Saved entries

■ ■ ■ ■

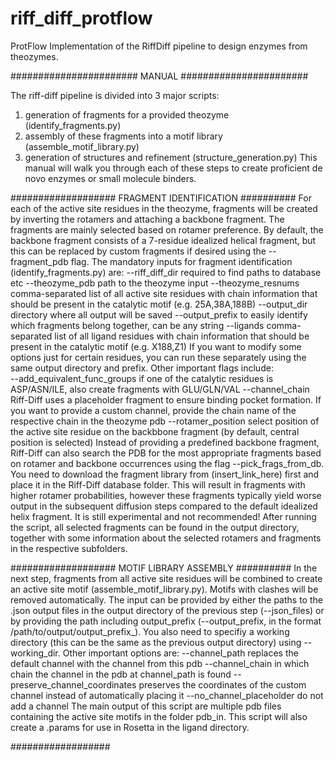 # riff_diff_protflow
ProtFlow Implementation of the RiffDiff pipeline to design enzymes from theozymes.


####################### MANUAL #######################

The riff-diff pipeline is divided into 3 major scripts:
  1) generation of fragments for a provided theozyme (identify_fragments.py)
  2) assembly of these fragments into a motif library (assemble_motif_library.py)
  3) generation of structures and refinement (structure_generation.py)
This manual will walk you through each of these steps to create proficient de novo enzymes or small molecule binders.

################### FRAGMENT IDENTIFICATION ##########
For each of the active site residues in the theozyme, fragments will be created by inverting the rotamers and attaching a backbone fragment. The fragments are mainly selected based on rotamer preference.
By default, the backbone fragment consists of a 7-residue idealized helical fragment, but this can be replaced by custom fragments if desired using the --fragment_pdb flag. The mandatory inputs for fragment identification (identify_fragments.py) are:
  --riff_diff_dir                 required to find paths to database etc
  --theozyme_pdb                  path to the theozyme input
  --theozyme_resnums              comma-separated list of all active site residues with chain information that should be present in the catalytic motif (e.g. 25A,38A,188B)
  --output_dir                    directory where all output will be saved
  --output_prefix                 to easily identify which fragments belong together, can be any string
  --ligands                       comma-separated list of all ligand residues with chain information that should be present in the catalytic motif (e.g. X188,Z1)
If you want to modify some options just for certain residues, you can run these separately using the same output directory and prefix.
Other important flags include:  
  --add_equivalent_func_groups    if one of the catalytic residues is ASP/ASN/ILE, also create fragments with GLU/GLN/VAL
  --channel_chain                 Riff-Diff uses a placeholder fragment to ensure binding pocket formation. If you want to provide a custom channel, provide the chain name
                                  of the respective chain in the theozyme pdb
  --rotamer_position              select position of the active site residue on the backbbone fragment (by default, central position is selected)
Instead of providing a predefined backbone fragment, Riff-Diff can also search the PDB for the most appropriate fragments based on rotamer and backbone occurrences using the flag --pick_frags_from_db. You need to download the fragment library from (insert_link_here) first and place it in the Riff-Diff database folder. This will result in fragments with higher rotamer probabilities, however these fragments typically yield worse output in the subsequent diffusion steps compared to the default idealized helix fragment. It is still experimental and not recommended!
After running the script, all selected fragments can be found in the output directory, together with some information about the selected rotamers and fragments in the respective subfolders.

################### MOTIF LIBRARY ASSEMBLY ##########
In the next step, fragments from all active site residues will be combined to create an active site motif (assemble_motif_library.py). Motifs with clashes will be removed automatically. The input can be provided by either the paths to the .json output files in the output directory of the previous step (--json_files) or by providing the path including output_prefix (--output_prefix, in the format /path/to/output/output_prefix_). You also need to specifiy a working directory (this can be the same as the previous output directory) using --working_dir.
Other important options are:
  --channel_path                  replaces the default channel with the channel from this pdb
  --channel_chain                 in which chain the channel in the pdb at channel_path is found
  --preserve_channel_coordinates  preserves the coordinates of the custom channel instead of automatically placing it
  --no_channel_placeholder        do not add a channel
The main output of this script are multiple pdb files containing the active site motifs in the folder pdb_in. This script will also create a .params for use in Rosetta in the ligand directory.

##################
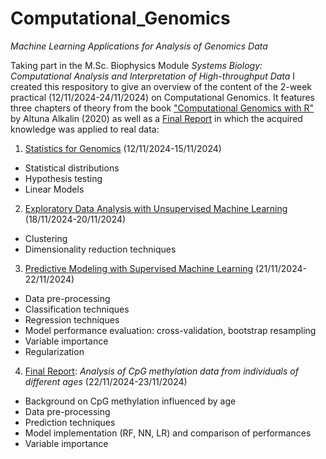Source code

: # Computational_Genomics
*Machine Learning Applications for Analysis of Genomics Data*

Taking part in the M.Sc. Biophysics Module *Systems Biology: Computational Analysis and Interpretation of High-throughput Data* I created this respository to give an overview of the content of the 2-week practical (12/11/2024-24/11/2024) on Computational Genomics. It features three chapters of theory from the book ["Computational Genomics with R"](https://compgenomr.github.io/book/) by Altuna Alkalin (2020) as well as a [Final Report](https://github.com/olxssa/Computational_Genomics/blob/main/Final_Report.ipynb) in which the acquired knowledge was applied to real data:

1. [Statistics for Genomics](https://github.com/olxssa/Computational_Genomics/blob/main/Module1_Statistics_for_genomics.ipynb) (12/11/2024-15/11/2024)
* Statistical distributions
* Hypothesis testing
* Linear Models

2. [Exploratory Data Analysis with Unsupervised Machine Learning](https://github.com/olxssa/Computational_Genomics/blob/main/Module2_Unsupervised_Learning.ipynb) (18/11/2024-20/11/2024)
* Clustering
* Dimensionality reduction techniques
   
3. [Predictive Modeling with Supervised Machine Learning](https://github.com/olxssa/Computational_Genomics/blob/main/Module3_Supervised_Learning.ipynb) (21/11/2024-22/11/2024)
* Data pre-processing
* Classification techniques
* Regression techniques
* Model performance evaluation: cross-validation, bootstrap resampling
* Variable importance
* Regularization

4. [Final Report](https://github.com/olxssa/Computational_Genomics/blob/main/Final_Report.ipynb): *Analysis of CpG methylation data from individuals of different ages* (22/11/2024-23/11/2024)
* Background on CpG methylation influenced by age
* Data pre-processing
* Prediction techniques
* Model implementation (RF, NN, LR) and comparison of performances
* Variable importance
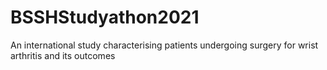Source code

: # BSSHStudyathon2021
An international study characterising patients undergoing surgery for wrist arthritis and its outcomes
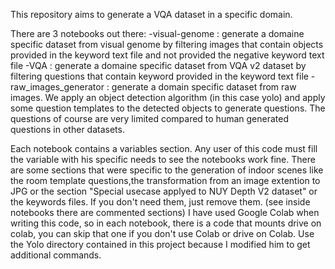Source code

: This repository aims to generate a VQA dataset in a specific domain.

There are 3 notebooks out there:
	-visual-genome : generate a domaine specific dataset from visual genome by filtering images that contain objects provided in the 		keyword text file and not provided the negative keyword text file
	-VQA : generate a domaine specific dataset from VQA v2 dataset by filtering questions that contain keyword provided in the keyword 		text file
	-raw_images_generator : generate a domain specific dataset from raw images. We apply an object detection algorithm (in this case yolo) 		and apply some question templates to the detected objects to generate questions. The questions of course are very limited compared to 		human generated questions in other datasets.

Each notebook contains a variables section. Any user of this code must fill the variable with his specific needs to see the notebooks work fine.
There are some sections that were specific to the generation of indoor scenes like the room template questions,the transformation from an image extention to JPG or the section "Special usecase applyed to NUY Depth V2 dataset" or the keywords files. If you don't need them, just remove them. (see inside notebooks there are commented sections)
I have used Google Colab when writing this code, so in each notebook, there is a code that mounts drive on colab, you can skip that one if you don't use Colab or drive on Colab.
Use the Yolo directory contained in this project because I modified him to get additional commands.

■ ■ ■ ■

A verbatim printout of the entries above is expected, free of pictures.

EXERCISE ANSWER:
 # riff_diff_protflow
ProtFlow Implementation of the RiffDiff pipeline to design enzymes from theozymes.


####################### MANUAL #######################

The riff-diff pipeline is divided into 3 major scripts:
  1) generation of fragments for a provided theozyme (identify_fragments.py)
  2) assembly of these fragments into a motif library (assemble_motif_library.py)
  3) generation of structures and refinement (structure_generation.py)
This manual will walk you through each of these steps to create proficient de novo enzymes or small molecule binders.

################### FRAGMENT IDENTIFICATION ##########
For each of the active site residues in the theozyme, fragments will be created by inverting the rotamers and attaching a backbone fragment. The fragments are mainly selected based on rotamer preference.
By default, the backbone fragment consists of a 7-residue idealized helical fragment, but this can be replaced by custom fragments if desired using the --fragment_pdb flag. The mandatory inputs for fragment identification (identify_fragments.py) are:
  --riff_diff_dir                 required to find paths to database etc
  --theozyme_pdb                  path to the theozyme input
  --theozyme_resnums              comma-separated list of all active site residues with chain information that should be present in the catalytic motif (e.g. 25A,38A,188B)
  --output_dir                    directory where all output will be saved
  --output_prefix                 to easily identify which fragments belong together, can be any string
  --ligands                       comma-separated list of all ligand residues with chain information that should be present in the catalytic motif (e.g. X188,Z1)
If you want to modify some options just for certain residues, you can run these separately using the same output directory and prefix.
Other important flags include:  
  --add_equivalent_func_groups    if one of the catalytic residues is ASP/ASN/ILE, also create fragments with GLU/GLN/VAL
  --channel_chain                 Riff-Diff uses a placeholder fragment to ensure binding pocket formation. If you want to provide a custom channel, provide the chain name
                                  of the respective chain in the theozyme pdb
  --rotamer_position              select position of the active site residue on the backbbone fragment (by default, central position is selected)
Instead of providing a predefined backbone fragment, Riff-Diff can also search the PDB for the most appropriate fragments based on rotamer and backbone occurrences using the flag --pick_frags_from_db. You need to download the fragment library from (insert_link_here) first and place it in the Riff-Diff database folder. This will result in fragments with higher rotamer probabilities, however these fragments typically yield worse output in the subsequent diffusion steps compared to the default idealized helix fragment. It is still experimental and not recommended!
After running the script, all selected fragments can be found in the output directory, together with some information about the selected rotamers and fragments in the respective subfolders.

################### MOTIF LIBRARY ASSEMBLY ##########
In the next step, fragments from all active site residues will be combined to create an active site motif (assemble_motif_library.py). Motifs with clashes will be removed automatically. The input can be provided by either the paths to the .json output files in the output directory of the previous step (--json_files) or by providing the path including output_prefix (--output_prefix, in the format /path/to/output/output_prefix_). You also need to specifiy a working directory (this can be the same as the previous output directory) using --working_dir.
Other important options are:
  --channel_path                  replaces the default channel with the channel from this pdb
  --channel_chain                 in which chain the channel in the pdb at channel_path is found
  --preserve_channel_coordinates  preserves the coordinates of the custom channel instead of automatically placing it
  --no_channel_placeholder        do not add a channel
The main output of this script are multiple pdb files containing the active site motifs in the folder pdb_in. This script will also create a .params for use in Rosetta in the ligand directory.

##################
Source code

: # Computational_Genomics
*Machine Learning Applications for Analysis of Genomics Data*

Taking part in the M.Sc. Biophysics Module *Systems Biology: Computational Analysis and Interpretation of High-throughput Data* I created this respository to give an overview of the content of the 2-week practical (12/11/2024-24/11/2024) on Computational Genomics. It features three chapters of theory from the book ["Computational Genomics with R"](https://compgenomr.github.io/book/) by Altuna Alkalin (2020) as well as a [Final Report](https://github.com/olxssa/Computational_Genomics/blob/main/Final_Report.ipynb) in which the acquired knowledge was applied to real data:

1. [Statistics for Genomics](https://github.com/olxssa/Computational_Genomics/blob/main/Module1_Statistics_for_genomics.ipynb) (12/11/2024-15/11/2024)
* Statistical distributions
* Hypothesis testing
* Linear Models

2. [Exploratory Data Analysis with Unsupervised Machine Learning](https://github.com/olxssa/Computational_Genomics/blob/main/Module2_Unsupervised_Learning.ipynb) (18/11/2024-20/11/2024)
* Clustering
* Dimensionality reduction techniques
   
3. [Predictive Modeling with Supervised Machine Learning](https://github.com/olxssa/Computational_Genomics/blob/main/Module3_Supervised_Learning.ipynb) (21/11/2024-22/11/2024)
* Data pre-processing
* Classification techniques
* Regression techniques
* Model performance evaluation: cross-validation, bootstrap resampling
* Variable importance
* Regularization

4. [Final Report](https://github.com/olxssa/Computational_Genomics/blob/main/Final_Report.ipynb): *Analysis of CpG methylation data from individuals of different ages* (22/11/2024-23/11/2024)
* Background on CpG methylation influenced by age
* Data pre-processing
* Prediction techniques
* Model implementation (RF, NN, LR) and comparison of performances
* Variable importance
Source code

: # BSSHStudyathon2021
An international study characterising patients undergoing surgery for wrist arthritis and its outcomes
Source code

: This repository aims to generate a VQA dataset in a specific domain.

There are 3 notebooks out there:
	-visual-genome : generate a domaine specific dataset from visual genome by filtering images that contain objects provided in the 		keyword text file and not provided the negative keyword text file
	-VQA : generate a domaine specific dataset from VQA v2 dataset by filtering questions that contain keyword provided in the keyword 		text file
	-raw_images_generator : generate a domain specific dataset from raw images. We apply an object detection algorithm (in this case yolo) 		and apply some question templates to the detected objects to generate questions. The questions of course are very limited compared to 		human generated questions in other datasets.

Each notebook contains a variables section. Any user of this code must fill the variable with his specific needs to see the notebooks work fine.
There are some sections that were specific to the generation of indoor scenes like the room template questions,the transformation from an image extention to JPG or the section "Special usecase applyed to NUY Depth V2 dataset" or the keywords files. If you don't need them, just remove them. (see inside notebooks there are commented sections)
I have used Google Colab when writing this code, so in each notebook, there is a code that mounts drive on colab, you can skip that one if you don't use Colab or drive on Colab.
Use the Yolo directory contained in this project because I modified him to get additional commands.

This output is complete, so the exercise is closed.